● **Action item**
Pictures in the data should be dropped; transcribe exactly the lines from the one that has "Structures marked on" through the one that has "Whole-slide histology image, H&E-stained, a".

┌────────

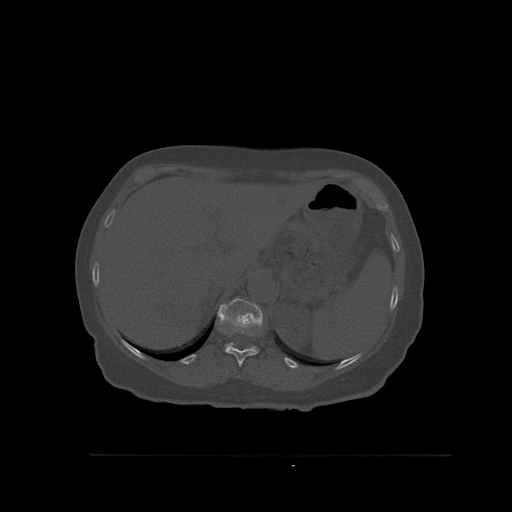
CT including the spine, one axial slice. Slice 298 of 527 in the series (ordered by position). Bone window (W 1800 / L 400 HU). 1.5 mm slice thickness. 512 × 512 image matrix, field of view 470 × 470 mm. Patient: female, 73 years. Case-level facts recorded for this patient, not image findings: primary cancer: breast; vertebrae with lytic lesions (as recorded): L2.
Structures marked on this image (semi-automatic segmentation, software-assisted and operator-edited):
- T11 vertebra: bounding box [x1, y1, x2, y2] px = [225, 332, 259, 367]
- T12 vertebra: [217, 298, 263, 350]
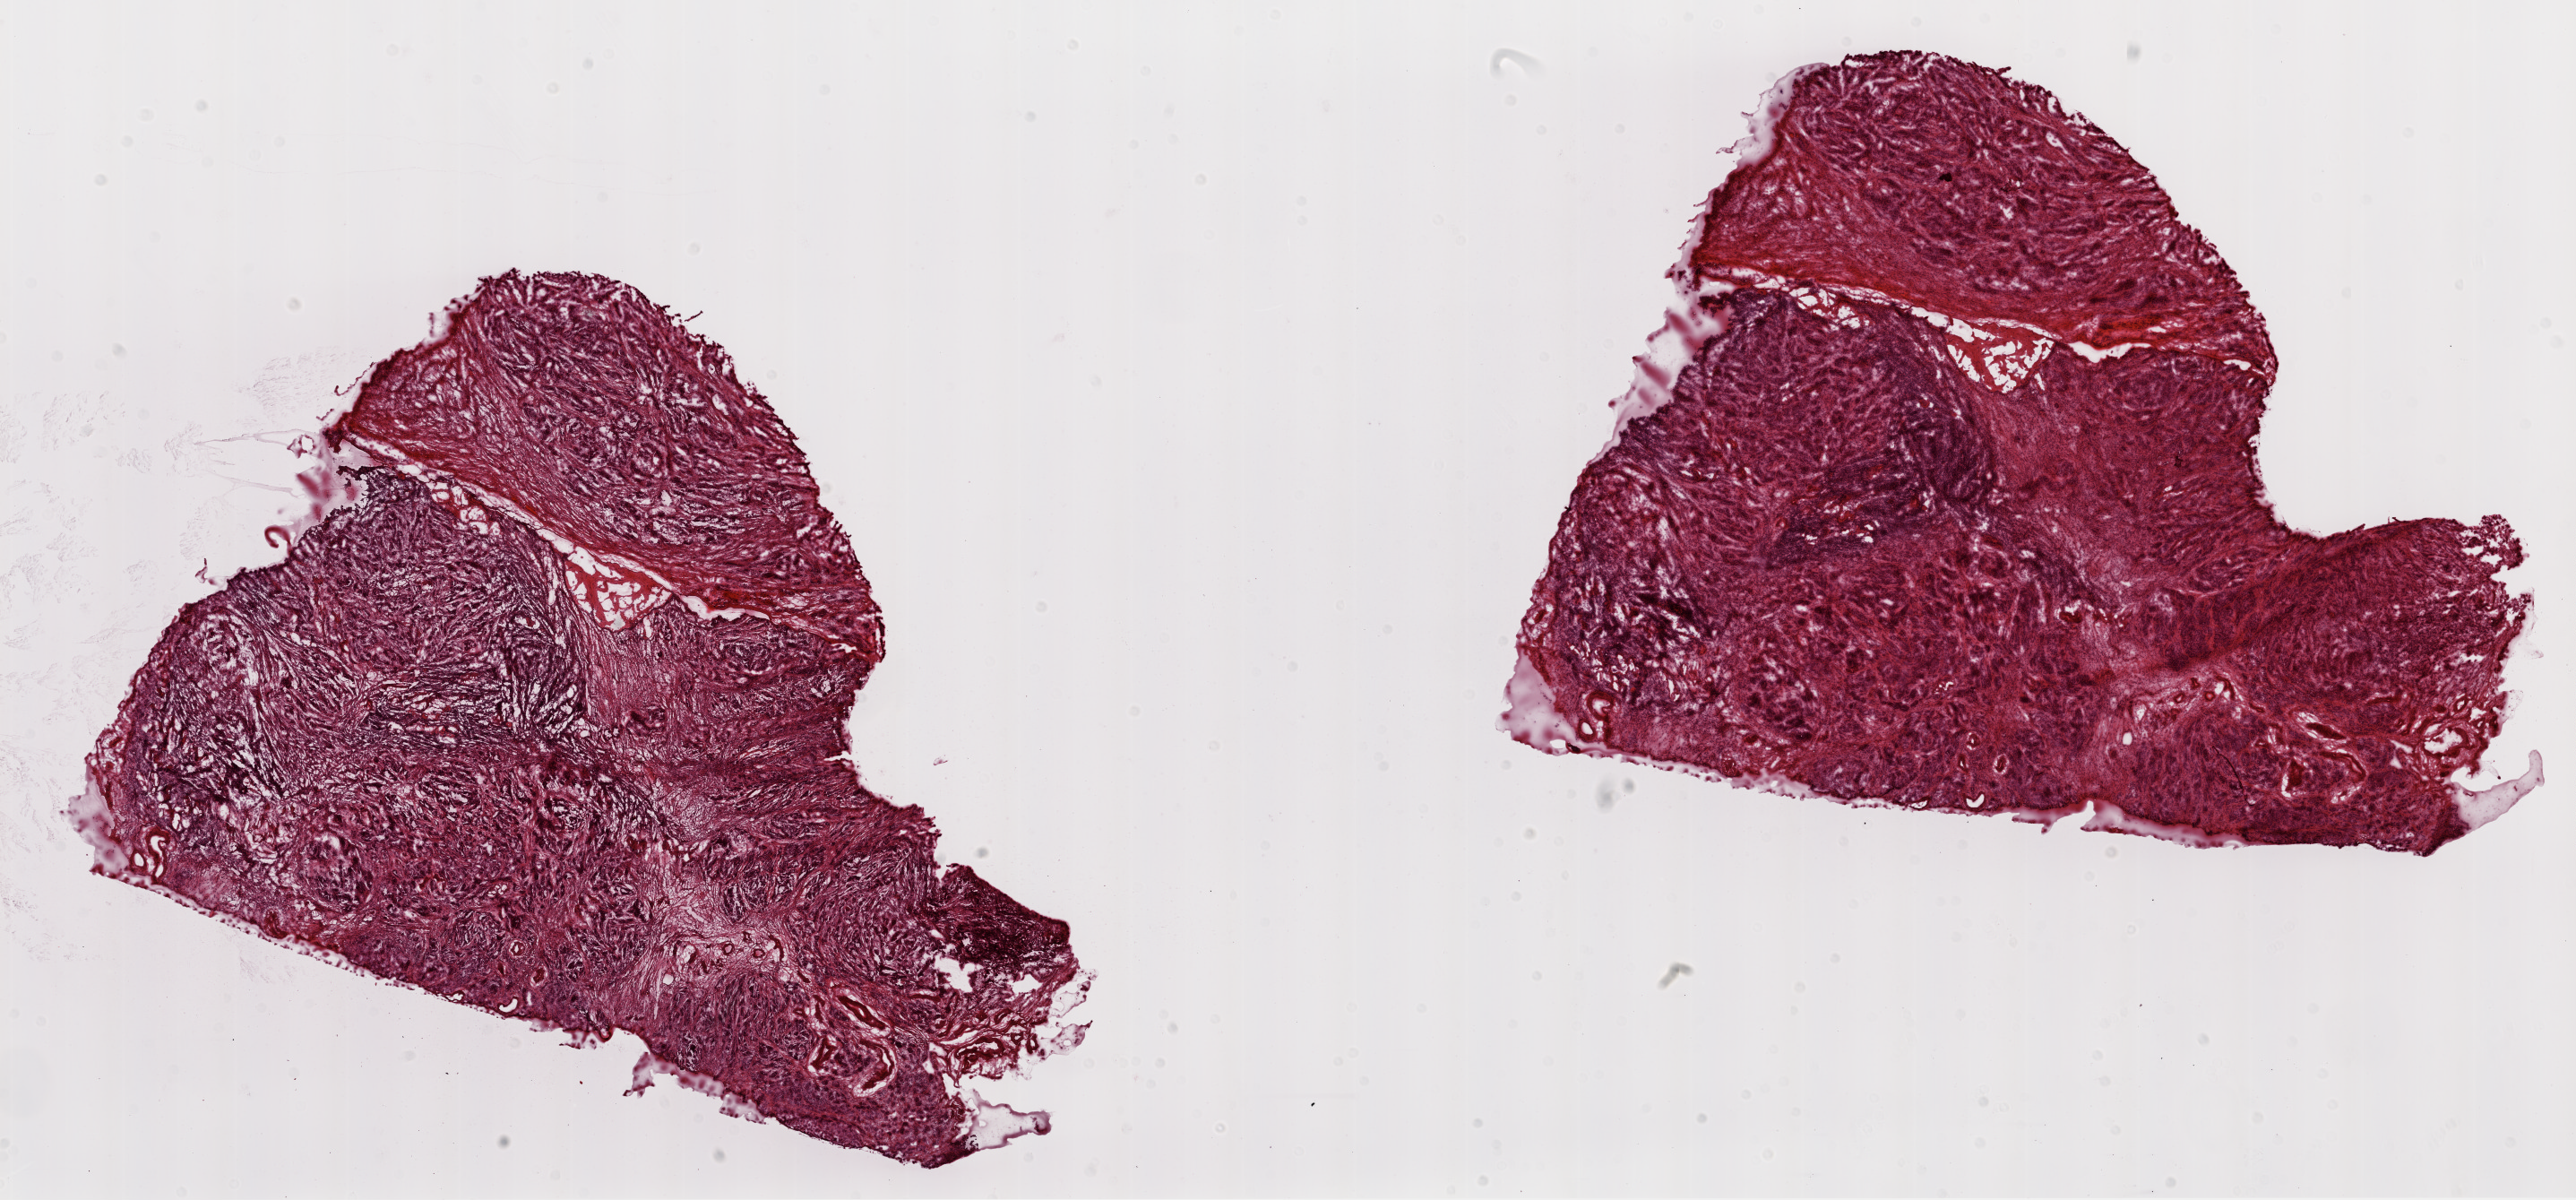
Whole-slide histology image, H&E-stained, a low-resolution overview of the entire scanned area, about 23.1 x 10.7 mm (acquisition: 20x scan); frozen section; primary tumour sample from the ovary. Female patient; age at initial diagnosis 51 years. Histologic grade: G3 (poorly differentiated). Composition of this section per pathologist review: tumour cells 70%, tumour nuclei 70%, normal cells 0%, stromal cells 15%, necrosis 15%. Inflammatory infiltration, as recorded: lymphocyte infiltration 0%, monocyte infiltration 0%, neutrophil infiltration 10%.
Histologic diagnosis: Serous cystadenocarcinoma, NOS. Laterality: bilateral. FIGO stage: IIIC.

└────────

● **Answer area**
Structures marked on this image (semi-automatic segmentation, software-assisted and operator-edited):
- T11 vertebra: bounding box [x1, y1, x2, y2] px = [225, 332, 259, 367]
- T12 vertebra: [217, 298, 263, 350]
Whole-slide histology image, H&E-stained, a low-resolution overview of the entire scanned area, about 23.1 x 10.7 mm (acquisition: 20x scan); frozen section; primary tumour sample from the ovary. Female patient; age at initial diagnosis 51 years. Histologic grade: G3 (poorly differentiated). Composition of this section per pathologist review: tumour cells 70%, tumour nuclei 70%, normal cells 0%, stromal cells 15%, necrosis 15%. Inflammatory infiltration, as recorded: lymphocyte infiltration 0%, monocyte infiltration 0%, neutrophil infiltration 10%.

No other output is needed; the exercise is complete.